Personal Statement
I am thinking about embodiment and transformation. Such existential musings ramp up as I age and start noticing the world differently. My attention has shifted. My priorities have changed. I decided to return to art school after an absence of more than thirty years. I realised that I needed to resume creating work. I was seventeen when I moved to Sydney to begin a Fine Arts Degree. I was told that painting was “dead” and that Figurative painting was even deader. At the end of that year, due to a series of traumatic events, I left Sydney, got a job in a Gallery, and never returned to painting. I felt as if I had had a body part amputated, but I learned to compensate and compartmentalise, to use a separate part of my mind.

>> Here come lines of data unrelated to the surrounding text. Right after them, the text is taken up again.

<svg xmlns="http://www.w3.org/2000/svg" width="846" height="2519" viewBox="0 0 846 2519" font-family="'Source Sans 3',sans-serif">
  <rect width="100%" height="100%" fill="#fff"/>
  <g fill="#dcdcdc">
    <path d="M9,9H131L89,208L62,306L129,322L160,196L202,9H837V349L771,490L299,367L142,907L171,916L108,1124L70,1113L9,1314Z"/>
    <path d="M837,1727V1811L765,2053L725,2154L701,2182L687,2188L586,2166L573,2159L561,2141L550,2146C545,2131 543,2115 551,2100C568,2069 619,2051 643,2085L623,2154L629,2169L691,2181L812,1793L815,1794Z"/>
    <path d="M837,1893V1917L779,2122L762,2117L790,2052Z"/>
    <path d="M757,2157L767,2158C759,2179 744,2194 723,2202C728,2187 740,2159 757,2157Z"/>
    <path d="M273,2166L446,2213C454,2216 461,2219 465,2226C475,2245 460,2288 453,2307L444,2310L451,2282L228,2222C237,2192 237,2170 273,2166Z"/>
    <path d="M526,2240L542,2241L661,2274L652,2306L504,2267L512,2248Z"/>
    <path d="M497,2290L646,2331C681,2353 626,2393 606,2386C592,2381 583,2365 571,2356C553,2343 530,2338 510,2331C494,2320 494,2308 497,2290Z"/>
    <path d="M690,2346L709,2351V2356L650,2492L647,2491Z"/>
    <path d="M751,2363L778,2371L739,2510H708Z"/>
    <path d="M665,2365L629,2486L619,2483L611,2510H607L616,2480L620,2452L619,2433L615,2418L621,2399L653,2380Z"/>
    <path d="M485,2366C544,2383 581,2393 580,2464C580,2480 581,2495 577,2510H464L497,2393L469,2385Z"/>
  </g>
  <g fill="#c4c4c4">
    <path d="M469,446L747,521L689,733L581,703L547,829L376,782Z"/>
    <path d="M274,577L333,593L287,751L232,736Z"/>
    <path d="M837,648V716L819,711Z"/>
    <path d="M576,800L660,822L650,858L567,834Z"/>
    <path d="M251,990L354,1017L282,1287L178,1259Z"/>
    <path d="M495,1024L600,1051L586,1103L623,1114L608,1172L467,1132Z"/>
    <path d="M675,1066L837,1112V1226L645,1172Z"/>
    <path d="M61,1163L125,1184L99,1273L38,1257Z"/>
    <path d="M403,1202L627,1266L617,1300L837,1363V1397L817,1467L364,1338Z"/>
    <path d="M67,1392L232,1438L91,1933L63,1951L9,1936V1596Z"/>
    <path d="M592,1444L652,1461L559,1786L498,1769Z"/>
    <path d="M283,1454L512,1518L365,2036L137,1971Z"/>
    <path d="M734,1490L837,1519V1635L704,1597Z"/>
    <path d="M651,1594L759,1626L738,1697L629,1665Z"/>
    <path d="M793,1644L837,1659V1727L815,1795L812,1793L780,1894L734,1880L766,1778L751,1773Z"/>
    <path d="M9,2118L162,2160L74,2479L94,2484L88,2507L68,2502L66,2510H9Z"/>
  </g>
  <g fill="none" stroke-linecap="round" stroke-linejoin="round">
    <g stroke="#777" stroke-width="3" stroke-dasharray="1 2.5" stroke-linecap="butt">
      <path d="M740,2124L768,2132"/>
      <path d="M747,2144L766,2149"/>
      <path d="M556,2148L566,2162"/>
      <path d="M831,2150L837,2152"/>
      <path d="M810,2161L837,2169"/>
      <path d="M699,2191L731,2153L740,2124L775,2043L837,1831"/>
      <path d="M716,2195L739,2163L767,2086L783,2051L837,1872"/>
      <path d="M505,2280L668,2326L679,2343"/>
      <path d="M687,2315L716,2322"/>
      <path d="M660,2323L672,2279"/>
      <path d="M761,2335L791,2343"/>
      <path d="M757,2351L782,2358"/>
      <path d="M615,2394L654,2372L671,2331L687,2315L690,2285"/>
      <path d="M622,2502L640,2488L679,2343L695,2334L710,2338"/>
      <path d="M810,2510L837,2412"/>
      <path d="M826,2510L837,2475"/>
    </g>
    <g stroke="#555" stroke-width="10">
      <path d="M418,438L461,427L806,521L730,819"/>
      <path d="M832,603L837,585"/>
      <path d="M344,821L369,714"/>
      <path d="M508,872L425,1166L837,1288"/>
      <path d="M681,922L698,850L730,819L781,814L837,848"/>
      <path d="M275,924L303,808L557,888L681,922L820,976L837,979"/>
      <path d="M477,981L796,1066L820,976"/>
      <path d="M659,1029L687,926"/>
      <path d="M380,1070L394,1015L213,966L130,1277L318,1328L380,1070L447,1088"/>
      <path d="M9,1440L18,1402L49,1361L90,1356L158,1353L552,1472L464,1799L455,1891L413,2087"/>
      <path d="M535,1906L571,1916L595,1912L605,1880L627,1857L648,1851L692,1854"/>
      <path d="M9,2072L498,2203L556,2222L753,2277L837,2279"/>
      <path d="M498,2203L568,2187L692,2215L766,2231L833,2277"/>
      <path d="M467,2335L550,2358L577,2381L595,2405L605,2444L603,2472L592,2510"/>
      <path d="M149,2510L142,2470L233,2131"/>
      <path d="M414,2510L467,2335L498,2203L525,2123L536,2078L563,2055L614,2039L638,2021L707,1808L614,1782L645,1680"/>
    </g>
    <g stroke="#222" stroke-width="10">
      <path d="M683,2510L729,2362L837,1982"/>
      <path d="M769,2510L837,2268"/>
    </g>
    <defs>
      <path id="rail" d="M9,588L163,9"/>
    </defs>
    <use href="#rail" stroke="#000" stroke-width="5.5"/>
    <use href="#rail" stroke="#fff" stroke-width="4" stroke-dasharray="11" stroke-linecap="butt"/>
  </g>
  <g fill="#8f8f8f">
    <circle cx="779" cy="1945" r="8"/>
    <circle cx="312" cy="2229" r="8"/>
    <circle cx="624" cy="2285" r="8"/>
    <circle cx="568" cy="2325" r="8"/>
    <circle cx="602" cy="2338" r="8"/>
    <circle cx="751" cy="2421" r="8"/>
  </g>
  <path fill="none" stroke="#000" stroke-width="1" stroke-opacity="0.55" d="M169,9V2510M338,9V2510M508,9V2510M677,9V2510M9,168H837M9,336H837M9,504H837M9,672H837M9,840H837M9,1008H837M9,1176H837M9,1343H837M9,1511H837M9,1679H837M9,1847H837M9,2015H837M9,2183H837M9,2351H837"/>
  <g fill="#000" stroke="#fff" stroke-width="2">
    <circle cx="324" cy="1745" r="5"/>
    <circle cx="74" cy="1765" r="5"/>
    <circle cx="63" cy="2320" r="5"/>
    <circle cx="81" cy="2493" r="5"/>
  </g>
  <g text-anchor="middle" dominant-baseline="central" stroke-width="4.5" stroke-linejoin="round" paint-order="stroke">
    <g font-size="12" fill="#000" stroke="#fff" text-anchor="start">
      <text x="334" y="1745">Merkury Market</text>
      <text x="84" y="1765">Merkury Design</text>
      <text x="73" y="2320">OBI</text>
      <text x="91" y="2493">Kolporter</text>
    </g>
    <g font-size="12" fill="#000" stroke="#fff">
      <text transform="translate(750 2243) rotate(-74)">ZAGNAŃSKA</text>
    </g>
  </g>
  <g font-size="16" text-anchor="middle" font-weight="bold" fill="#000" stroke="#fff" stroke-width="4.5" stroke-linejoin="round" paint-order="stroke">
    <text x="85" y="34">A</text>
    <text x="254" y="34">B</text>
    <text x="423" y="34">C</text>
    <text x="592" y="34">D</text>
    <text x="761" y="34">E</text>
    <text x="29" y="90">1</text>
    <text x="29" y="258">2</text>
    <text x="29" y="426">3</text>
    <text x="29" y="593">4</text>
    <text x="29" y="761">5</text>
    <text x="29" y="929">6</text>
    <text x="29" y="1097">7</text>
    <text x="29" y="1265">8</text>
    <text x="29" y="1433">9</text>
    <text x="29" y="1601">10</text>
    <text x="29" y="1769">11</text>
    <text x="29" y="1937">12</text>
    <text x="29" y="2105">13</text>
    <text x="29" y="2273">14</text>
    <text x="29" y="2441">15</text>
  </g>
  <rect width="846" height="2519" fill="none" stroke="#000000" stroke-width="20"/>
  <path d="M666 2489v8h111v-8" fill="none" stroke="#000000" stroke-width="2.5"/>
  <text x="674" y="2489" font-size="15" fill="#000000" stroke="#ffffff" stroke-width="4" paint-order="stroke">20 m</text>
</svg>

During Covid, like many of us, I questioned the meaning of life. The need for expression became overwhelming. I began writing and drawing again. When lockdowns ended, I started painting lessons to give me the tools to speak. Creativity, which once was forced to sit on the back burner began boiling over. Now I am a woman on fire. I want to tell my story via portraiture and video works and celebrate what it means to catch a wave and let it carry you there. I am interested in observing and trying to document all the nuances of my shifting inner landscape. I choose whatever means necessary to capture this moment in time. I experiment with my mediums, layering, weathering and peeling away to discover what is beneath the surface. I incorporate daydreaming into my practice as a form of freedom and agency. In doing so I hope to reclaim the narrative on aging.